## INPUT FOR THIS TASK
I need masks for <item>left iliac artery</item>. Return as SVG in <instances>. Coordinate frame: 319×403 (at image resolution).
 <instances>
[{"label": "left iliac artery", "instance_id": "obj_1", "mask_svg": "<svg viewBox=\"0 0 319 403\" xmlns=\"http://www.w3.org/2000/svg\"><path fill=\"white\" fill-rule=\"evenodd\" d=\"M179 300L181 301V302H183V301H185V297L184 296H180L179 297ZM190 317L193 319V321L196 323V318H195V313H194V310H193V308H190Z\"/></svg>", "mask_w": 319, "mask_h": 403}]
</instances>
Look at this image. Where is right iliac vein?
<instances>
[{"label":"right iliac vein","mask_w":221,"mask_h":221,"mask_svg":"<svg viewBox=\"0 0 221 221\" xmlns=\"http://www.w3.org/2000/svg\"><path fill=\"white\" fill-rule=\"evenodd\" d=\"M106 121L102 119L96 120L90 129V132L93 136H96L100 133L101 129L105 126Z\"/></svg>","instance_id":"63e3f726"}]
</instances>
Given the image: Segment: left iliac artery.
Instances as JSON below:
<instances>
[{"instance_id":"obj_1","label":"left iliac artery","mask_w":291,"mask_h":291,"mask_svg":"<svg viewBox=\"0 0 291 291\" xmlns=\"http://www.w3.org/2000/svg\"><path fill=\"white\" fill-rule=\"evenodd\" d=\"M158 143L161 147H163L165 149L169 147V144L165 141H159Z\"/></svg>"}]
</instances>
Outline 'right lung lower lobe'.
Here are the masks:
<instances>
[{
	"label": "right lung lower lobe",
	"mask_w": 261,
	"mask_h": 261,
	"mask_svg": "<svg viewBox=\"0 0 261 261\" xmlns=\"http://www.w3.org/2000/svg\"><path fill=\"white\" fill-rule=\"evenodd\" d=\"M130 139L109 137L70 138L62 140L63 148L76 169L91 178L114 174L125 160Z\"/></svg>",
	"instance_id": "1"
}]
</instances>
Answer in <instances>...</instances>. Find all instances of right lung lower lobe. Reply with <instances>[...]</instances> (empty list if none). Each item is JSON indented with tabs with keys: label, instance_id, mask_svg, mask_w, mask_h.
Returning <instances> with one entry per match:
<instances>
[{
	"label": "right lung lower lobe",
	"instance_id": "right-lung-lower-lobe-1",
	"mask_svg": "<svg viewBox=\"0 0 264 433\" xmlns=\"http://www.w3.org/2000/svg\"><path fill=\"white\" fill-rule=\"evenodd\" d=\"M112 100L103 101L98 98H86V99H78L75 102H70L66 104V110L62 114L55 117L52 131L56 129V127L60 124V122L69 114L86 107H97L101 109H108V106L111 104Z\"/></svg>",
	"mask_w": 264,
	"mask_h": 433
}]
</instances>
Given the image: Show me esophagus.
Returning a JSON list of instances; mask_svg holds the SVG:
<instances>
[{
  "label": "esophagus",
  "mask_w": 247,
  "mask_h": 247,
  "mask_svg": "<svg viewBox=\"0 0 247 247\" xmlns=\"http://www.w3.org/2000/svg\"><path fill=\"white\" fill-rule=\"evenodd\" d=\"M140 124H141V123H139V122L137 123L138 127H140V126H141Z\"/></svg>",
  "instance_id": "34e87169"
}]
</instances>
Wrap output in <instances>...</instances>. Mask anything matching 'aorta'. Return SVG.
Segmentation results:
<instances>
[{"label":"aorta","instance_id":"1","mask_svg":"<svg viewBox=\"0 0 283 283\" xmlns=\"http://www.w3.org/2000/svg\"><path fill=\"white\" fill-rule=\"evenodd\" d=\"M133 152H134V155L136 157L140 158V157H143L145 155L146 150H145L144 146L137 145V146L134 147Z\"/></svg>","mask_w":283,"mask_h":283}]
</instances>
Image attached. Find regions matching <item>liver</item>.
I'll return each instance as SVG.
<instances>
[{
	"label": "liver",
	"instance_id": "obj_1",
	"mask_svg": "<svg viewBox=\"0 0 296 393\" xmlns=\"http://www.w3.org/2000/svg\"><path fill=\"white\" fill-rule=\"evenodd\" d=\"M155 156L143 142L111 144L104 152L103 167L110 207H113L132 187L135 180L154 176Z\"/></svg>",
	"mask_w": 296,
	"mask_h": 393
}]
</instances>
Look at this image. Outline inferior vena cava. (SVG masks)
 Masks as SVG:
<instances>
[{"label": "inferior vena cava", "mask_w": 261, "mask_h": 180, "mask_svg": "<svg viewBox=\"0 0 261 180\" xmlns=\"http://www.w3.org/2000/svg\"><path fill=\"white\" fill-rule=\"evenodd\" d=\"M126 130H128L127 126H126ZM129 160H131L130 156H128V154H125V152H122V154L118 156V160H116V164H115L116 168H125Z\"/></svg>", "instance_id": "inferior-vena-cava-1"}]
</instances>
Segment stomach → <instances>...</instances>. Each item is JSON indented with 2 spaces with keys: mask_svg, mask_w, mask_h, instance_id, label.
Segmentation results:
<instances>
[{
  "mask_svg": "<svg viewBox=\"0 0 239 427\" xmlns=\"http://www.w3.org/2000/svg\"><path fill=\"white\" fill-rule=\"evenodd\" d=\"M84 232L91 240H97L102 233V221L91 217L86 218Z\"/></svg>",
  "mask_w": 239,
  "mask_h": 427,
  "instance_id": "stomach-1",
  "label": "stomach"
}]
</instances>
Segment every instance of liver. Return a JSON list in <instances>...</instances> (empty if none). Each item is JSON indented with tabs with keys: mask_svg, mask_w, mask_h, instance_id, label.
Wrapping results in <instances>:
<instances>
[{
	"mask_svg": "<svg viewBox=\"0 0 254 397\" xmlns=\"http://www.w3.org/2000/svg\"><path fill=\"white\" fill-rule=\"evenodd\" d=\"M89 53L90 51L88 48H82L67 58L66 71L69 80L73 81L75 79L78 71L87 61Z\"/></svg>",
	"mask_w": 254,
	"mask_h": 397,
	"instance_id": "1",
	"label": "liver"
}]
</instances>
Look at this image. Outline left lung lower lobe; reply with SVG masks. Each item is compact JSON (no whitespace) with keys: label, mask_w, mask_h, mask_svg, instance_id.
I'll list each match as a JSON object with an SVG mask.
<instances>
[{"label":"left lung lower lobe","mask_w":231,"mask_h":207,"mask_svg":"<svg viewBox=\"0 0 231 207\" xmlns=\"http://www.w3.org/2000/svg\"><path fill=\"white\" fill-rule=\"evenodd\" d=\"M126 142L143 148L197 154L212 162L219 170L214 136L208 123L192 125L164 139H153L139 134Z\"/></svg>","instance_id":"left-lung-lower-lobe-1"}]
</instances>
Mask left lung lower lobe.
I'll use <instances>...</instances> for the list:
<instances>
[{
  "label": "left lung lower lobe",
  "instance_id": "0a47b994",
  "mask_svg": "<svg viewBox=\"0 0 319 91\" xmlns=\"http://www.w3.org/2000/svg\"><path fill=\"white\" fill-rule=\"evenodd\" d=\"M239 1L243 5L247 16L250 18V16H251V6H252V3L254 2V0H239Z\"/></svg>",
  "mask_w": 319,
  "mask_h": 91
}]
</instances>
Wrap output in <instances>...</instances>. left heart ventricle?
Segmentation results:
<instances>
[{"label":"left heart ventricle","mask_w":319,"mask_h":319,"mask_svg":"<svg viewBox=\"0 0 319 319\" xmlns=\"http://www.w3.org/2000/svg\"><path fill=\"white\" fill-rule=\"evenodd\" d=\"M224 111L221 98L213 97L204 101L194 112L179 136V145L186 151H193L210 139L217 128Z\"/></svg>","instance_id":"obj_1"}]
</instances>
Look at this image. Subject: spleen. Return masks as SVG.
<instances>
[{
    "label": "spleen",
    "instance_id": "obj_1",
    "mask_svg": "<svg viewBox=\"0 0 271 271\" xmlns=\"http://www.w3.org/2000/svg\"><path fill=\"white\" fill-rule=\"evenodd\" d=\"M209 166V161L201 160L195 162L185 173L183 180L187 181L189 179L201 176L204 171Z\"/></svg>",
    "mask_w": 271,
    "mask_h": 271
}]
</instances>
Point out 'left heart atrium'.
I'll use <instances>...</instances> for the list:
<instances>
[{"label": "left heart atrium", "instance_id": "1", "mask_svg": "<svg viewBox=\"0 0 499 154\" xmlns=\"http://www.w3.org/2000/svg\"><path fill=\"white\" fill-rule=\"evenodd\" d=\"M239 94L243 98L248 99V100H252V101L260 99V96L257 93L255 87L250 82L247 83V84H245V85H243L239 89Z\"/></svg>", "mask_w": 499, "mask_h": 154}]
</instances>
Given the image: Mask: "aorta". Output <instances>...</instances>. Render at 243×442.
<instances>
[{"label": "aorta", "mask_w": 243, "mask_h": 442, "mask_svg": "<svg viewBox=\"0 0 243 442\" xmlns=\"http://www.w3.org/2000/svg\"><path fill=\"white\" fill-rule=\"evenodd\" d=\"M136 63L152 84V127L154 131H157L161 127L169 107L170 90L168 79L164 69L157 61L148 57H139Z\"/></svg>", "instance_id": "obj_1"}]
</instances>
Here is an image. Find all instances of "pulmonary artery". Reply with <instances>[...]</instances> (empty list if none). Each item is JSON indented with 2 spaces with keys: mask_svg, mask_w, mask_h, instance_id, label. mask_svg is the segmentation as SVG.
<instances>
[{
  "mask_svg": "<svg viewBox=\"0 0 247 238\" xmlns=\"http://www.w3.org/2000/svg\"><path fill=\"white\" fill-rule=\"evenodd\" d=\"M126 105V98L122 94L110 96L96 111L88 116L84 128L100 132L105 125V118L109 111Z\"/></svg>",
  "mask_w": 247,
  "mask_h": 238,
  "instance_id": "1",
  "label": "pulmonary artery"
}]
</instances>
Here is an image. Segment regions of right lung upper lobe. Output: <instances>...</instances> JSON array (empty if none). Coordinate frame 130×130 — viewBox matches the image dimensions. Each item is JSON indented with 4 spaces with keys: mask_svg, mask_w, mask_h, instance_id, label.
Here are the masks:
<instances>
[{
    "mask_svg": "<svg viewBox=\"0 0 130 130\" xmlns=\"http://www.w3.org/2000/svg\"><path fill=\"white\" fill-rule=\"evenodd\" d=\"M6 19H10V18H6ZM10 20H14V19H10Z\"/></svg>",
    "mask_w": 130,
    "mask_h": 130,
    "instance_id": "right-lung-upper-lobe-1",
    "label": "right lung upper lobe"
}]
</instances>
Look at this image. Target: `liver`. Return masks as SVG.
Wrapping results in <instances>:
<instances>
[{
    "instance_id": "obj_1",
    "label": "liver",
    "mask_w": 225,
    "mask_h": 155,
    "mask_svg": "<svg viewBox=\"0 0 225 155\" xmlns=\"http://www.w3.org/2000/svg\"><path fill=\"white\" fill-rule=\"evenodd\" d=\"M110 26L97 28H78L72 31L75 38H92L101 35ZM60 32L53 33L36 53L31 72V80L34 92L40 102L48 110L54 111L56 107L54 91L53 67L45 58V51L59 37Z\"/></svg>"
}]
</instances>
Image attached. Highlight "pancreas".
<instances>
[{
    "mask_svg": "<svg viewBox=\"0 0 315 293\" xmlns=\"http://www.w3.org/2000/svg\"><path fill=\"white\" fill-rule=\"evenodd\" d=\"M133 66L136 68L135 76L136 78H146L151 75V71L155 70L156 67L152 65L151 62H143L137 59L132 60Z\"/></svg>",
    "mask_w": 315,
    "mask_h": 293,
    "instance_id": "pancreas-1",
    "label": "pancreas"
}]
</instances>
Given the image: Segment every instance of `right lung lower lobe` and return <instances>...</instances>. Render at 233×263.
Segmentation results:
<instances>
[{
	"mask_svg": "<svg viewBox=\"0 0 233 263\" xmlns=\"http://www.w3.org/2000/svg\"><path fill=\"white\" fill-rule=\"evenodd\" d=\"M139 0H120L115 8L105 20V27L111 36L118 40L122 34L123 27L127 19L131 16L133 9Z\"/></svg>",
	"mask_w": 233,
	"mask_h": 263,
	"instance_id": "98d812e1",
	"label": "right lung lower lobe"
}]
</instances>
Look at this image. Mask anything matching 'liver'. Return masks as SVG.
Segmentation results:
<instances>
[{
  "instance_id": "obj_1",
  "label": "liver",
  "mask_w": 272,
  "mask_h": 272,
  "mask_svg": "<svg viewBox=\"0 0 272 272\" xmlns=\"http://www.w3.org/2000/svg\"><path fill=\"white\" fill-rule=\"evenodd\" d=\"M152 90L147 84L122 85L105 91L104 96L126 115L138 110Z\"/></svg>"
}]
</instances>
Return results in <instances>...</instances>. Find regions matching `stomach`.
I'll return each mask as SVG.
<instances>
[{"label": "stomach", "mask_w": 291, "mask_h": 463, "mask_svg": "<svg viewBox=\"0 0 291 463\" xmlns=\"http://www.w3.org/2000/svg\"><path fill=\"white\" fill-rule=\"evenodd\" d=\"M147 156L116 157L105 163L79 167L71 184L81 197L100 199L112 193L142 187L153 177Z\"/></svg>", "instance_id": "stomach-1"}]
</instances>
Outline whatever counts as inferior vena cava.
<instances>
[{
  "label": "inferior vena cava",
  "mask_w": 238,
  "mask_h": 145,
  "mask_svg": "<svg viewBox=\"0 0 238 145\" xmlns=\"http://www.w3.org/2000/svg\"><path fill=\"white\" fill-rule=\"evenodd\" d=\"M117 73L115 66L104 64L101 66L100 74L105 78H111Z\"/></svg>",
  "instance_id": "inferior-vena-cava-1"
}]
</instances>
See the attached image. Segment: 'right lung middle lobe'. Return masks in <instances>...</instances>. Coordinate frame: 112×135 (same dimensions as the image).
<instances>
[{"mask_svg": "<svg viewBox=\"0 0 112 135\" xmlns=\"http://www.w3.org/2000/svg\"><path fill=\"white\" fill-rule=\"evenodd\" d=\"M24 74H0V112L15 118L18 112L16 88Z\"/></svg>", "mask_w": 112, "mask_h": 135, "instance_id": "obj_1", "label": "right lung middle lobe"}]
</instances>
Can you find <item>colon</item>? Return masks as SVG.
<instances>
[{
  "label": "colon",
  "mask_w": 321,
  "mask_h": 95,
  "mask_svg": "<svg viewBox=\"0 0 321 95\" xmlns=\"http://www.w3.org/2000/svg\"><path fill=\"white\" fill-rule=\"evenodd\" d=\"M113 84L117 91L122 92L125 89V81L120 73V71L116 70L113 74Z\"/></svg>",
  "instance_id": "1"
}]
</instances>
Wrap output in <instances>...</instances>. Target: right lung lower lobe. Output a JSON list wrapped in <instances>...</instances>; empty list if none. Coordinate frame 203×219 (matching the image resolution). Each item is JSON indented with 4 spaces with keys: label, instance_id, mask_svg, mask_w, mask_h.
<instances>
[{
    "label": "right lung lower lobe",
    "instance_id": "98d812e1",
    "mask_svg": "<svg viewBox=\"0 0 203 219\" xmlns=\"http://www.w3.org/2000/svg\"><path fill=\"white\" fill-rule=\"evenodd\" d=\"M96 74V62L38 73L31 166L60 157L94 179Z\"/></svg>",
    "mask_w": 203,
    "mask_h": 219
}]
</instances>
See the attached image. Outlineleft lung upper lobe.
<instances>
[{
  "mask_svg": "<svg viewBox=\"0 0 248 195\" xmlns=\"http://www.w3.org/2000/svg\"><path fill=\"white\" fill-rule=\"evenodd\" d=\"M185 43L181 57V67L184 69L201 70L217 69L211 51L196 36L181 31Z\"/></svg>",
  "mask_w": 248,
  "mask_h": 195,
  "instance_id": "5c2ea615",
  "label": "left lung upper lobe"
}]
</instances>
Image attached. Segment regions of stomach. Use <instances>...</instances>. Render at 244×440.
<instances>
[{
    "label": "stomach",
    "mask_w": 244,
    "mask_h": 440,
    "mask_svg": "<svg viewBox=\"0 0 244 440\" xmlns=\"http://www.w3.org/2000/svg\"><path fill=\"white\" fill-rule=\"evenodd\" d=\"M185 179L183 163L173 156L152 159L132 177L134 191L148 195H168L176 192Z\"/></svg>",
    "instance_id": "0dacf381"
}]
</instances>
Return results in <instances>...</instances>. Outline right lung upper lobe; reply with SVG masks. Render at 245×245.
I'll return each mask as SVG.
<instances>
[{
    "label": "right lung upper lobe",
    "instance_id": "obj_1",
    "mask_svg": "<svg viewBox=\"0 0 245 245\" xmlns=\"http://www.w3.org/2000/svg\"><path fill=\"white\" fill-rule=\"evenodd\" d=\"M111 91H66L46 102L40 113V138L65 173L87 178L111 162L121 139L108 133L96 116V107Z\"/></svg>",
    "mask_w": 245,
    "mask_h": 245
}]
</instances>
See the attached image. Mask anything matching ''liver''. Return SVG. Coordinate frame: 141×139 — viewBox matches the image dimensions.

## REQUIREMENTS
Which lines in the data above contain the word "Render"? Pick out each of them and copy it in full.

## EXPECTED OUTPUT
Given the image: Mask: "aorta". Output <instances>...</instances>. Render at 243×442.
Given the image: Segment every instance of `right lung lower lobe` and return <instances>...</instances>. Render at 233×263.
Image attached. Segment regions of stomach. Use <instances>...</instances>. Render at 244×440.
Return results in <instances>...</instances>. Outline right lung upper lobe; reply with SVG masks. Render at 245×245.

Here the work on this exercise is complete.